Im Tempel des Regengottes
nach Staub und Moder roch.
1ltzimin winkte sie heran und ordnete durch gebieterische Gesten an, daß Paul und Mabo jeder eine weiße Tunika erhielten. Dann erhob er sich ächzend und bat Robert, mit Gebärden und Worten und unter unaufhörlichen Verbeugungen, sich gleichfalls aufzurichten. Von neuem Argwohn erfüllt, stand Robert auf, wobei er mit der Linken einen Hemdfetzen vor seine Lenden hielt. Neben ihm warf sich Mabo schon seine Tunika über, während Paul nur benommen auf den weißen Kittel hinabsah, der ihm auf einmal in den Schoß gefallen war.
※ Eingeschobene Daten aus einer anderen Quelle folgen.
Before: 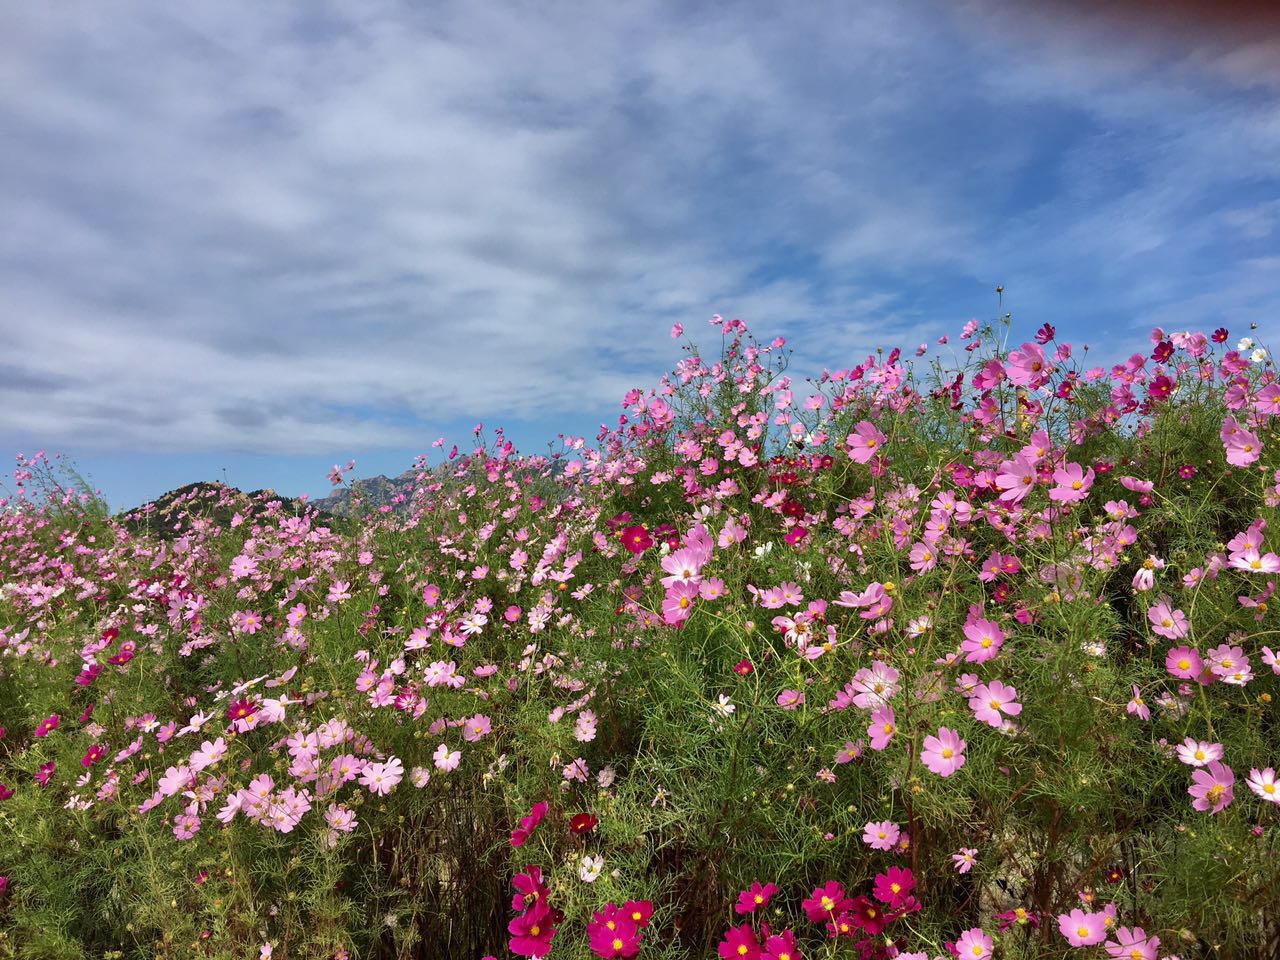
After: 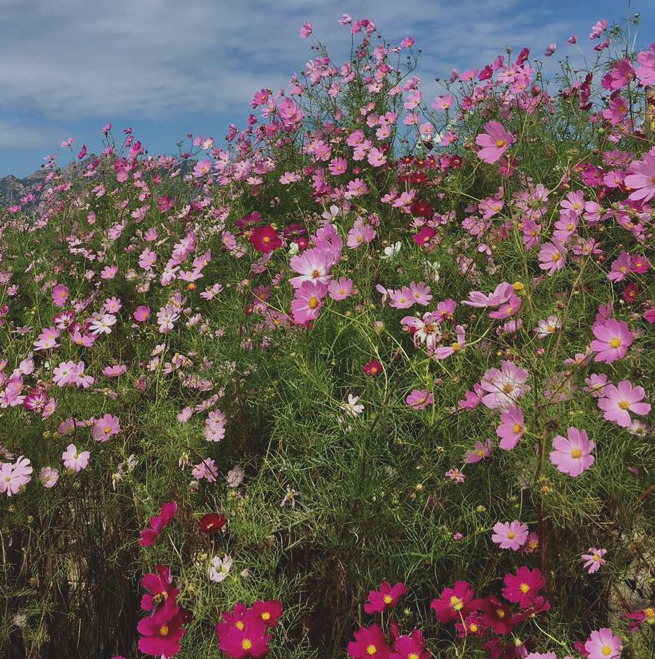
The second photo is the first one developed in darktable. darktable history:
exposure: black level correction -0.015, exposure -0.526 EV, compensate highlight preservation false
crop and rotate: left 29.006%, top 31.314%, right 19.804%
Zehn Schritte hinter Iltzimin und dem Krieger, der das Fell herbeigeschleppt hatte, hockten die beiden anderen Alten hochaufgerichtet auf dem Thron. Robert sah, wie sich ihre ohnehin schon düsteren Mienen noch mehr verfinsterten, als Iltzimin nun das Fell mit beiden Händen von der Schulter des Kriegers zog und vor seinen Augen entrollte. Es mußte ein Jaguarfell sein, dachte er erstaunt, die braunweiß gefleckte Haut eines riesigen, wenigstens mannsgroßen Jaguars. Beine und Tatzen hingen an den Seiten schlaff herab, und der Schweif schleifte am Boden als Iltzimin mit einem raschen Schritt neben ihn trat und ihm das stinkende Fell über die Schultern warf.
»Ajb'isäj-ju'um d'ojis«, rief der Greis aus und sank abermals vor ihm zu Boden, neben den schmalen Mayaburschen, der immer noch auf den Knien lag, die Stirn in den Staub gepreßt.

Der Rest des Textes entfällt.